• [Exercise objective]
Copy the passage on acorn's npm packages between "An alternative way" and "found on npmjs.com.", inclusive, swapping "npmjs.com" out for "the public npm registry".

### Quoted passage

An alternative way to confirm that the acorn repository contains multiple npm packages is to simply search for the package names on npmjs.com. Both the acorn-loose and npm-acorn-walk packages can be found on npmjs.com.
The cause of the overscanning can be found in the repository field of acorn's package.json, which is missing a directory field to specify the directory in which the package lives:
"repository": {
"type": "git",
"url": "https://github.com/acornjs/acorn.git"
"directory": "acorn" // Missing in actual acorn sources
},
Although it is not possible to fix the sources of previously released package artifacts, you can use a VCS path
curation to add metadata that specifies the missing source code directory for NPM::acorn:7.1.1
. To
do so:
- In your local clone of the ort-config repository, create
curations/NPM/_/acorn.yml
or, if it already exists, open the file in a text editor. - Add the lines below to the file to instruct ORT that sources for any version of
NPM::acron
can be found in theacorn
directory within the acorn code repository:
- id: "NPM::acorn"
curations:
comment: "Package resides in its own directory within repo."
vcs:
path: "acorn"

######
### Supplied material

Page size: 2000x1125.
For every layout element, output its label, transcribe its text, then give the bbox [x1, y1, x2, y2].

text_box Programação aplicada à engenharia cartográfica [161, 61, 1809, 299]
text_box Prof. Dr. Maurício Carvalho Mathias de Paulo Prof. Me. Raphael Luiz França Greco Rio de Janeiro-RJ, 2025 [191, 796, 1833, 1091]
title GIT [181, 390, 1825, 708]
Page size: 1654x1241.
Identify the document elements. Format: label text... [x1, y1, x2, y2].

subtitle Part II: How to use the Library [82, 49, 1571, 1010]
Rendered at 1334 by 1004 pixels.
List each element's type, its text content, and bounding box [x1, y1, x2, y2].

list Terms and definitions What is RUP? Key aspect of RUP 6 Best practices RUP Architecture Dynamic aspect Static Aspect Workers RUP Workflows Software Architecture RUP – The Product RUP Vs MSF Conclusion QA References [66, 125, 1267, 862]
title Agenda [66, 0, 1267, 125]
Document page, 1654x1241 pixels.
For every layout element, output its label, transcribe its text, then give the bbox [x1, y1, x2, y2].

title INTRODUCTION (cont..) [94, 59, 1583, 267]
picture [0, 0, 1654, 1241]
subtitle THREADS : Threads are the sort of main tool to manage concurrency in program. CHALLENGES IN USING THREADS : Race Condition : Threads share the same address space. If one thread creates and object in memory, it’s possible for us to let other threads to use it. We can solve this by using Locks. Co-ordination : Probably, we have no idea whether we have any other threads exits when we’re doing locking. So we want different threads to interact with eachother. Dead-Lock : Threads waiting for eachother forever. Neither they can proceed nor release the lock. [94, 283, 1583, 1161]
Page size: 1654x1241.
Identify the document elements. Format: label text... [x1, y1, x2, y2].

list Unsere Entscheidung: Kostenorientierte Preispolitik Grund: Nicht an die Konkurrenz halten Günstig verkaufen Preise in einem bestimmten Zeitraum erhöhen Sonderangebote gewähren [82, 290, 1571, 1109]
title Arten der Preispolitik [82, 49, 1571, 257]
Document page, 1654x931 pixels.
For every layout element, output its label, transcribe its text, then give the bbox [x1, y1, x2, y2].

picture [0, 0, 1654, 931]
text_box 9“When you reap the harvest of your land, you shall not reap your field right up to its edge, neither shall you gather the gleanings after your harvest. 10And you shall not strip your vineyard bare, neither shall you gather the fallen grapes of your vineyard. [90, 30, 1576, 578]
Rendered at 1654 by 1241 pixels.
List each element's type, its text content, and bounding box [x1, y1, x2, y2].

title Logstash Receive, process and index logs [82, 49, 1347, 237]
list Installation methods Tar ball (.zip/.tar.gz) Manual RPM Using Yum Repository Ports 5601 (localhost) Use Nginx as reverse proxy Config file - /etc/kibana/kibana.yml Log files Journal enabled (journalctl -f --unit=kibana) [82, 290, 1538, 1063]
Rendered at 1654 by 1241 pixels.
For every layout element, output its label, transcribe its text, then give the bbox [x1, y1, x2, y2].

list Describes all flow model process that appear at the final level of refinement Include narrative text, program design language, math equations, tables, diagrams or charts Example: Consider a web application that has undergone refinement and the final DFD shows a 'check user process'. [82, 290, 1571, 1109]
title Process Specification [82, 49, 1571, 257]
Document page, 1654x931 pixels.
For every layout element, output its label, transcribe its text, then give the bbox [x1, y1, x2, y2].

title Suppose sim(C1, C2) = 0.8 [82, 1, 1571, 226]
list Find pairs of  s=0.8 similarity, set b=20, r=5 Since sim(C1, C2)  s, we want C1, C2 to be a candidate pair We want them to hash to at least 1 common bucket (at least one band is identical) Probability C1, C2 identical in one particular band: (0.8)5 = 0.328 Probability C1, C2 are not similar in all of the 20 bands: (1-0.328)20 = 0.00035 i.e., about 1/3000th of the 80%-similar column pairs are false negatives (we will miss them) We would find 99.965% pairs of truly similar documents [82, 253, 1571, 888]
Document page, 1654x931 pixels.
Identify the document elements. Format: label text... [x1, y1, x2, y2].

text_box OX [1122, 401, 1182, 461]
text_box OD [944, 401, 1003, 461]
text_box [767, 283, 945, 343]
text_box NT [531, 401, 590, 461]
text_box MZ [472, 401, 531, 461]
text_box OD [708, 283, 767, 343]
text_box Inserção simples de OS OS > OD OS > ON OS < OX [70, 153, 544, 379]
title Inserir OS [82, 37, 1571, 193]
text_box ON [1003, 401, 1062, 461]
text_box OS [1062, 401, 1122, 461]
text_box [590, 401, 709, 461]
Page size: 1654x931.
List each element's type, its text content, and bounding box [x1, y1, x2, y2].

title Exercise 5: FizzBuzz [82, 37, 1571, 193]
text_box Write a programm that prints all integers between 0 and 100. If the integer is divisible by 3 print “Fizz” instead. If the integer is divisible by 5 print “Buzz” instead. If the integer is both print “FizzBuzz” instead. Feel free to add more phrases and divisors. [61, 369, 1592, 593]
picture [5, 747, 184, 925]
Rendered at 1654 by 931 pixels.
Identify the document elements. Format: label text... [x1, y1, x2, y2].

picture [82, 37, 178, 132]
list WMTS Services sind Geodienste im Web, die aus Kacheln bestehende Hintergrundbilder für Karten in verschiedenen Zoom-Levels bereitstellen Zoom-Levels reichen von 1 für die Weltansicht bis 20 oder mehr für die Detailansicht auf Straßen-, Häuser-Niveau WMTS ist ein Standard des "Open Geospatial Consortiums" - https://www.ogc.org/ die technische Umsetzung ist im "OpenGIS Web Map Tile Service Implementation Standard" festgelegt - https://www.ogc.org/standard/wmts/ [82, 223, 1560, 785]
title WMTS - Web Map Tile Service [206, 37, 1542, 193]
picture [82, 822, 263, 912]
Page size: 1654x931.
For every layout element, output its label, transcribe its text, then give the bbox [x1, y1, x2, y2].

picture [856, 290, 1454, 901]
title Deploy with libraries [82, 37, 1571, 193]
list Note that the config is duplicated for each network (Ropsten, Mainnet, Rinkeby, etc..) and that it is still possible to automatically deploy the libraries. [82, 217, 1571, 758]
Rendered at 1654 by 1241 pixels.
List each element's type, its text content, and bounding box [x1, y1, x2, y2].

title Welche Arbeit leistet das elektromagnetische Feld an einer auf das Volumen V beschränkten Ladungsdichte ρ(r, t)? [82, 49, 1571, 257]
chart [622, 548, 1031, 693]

######

• [Solution below]
An alternative way to confirm that the acorn repository contains multiple npm packages is to simply search for the package names on the public npm registry. Both the acorn-loose and npm-acorn-walk packages can be found on the public npm registry.